Sei punti persi e una classifica che ora diventa preoccupante per Pirlo & co.: Milan e Inter vincendo oggi possono allungare creando un solco rilevante con i bianconeri. Una partita, va detto, con qualche macchia arbitrale a danno dei Campioni d’Italia: nulla da eccepire sull’espulsione di Cuadrado rilevata dal Var per il fallo su Castrovilli, ma Ronaldo e Bernardeschi recriminano per due rigori che potevano essere fischiati. Altre proteste per la mancata espulsione di Borja Valero, reo di un fallo che sarebbe costato la doppia ammonizione allo spagnolo.

 

Lo stesso Pirlo al termine del match ha rincarato la dose, focalizzando gran parte dei commenti sugli errori dell’arbitro La Penna: “L’arbitraggio? L’espulsione era chiarissima, ma potevano esserci anche altri episodi a favore, si possono vedere chiaramente. Dopo dieci minuti restiamo in dieci e sei sotto di un gol: diventa difficile parlare di prestazione tecnico-tattica, ma se sull’1-0 loro restano in dieci penso la partita possa cambiare. A parte la prima parte di gara, nella ripresa l’abbiamo tenuta e potevamo riprenderla. Da parte mia do indicazioni e le motivazioni, ma in campo va la squadra: a volte capita di non essere al 100% mentalmente e fisicamente, però oggi abbiamo regalato un gol, un giocatore, nel secondo tempo doveva andare meglio”.

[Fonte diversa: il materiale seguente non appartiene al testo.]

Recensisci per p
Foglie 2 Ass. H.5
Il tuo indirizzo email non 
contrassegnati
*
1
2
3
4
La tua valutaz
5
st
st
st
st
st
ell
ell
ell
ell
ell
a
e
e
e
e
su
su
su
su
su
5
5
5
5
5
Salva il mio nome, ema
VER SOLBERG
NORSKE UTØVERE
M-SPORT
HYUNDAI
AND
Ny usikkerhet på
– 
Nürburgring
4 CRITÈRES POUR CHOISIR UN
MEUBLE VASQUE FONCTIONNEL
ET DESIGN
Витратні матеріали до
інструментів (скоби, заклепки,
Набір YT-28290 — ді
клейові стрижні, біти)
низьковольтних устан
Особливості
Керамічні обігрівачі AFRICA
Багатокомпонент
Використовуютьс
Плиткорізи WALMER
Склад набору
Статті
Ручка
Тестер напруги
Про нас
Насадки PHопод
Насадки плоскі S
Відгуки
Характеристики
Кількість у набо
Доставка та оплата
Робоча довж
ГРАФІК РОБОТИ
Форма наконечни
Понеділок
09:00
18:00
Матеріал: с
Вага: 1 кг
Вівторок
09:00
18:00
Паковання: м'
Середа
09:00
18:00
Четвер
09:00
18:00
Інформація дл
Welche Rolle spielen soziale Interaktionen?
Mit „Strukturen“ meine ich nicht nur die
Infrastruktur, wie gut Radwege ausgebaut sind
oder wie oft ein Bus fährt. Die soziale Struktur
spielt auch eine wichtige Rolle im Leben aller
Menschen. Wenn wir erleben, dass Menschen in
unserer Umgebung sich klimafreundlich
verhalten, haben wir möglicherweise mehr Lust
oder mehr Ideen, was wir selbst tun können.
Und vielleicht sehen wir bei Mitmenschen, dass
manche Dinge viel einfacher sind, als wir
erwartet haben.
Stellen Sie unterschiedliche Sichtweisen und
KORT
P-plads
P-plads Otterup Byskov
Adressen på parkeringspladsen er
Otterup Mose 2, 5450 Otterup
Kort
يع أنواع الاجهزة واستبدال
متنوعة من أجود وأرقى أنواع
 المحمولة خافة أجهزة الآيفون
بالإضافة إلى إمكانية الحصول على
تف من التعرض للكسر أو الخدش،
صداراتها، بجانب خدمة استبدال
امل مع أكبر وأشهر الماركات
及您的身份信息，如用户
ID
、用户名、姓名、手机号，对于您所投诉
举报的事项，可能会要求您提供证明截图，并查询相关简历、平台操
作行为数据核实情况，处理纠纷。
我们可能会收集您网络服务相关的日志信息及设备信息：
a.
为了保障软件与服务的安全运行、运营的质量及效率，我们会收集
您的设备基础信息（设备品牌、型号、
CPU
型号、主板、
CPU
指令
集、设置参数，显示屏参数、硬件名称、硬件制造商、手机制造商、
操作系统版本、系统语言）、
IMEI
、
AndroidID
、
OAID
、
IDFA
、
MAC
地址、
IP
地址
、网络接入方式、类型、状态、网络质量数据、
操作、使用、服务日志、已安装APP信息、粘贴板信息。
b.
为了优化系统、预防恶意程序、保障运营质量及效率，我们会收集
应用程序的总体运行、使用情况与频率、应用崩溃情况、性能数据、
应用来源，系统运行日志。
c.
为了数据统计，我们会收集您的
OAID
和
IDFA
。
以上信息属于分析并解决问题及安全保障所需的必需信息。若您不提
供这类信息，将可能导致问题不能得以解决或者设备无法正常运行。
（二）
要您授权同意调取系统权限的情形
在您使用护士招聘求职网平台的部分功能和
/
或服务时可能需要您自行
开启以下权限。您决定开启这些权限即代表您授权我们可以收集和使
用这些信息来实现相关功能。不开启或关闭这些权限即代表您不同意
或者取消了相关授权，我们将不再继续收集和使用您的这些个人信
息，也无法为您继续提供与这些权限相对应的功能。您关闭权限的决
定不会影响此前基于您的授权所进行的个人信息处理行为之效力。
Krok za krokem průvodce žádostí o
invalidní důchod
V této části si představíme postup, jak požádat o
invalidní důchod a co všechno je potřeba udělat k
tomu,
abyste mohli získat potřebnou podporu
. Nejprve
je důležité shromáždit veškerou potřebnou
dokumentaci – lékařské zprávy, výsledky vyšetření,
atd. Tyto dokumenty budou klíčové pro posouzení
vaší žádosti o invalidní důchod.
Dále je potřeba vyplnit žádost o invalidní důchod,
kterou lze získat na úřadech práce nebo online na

Ora sguardo al futuro: “Andiamo adesso in vacanza per recuperare tutte le forze e ripartiamo con la stessa voglia, guardando gli errori che abbiamo compiuto in questa prima parte: ci sono state partite buone, altre meno, ma c’è un progetto da portare avanti e lo faremo meglio da gennaio. Preoccupato? No, perché stasera a parte i primi minuti iniziali, un po’ di mollezza, nel secondo tempo siamo entrati con il piglio giusto, per recuperare la partita, senza soffrire fino agli ultimi minuti. Potevamo recuperarla”.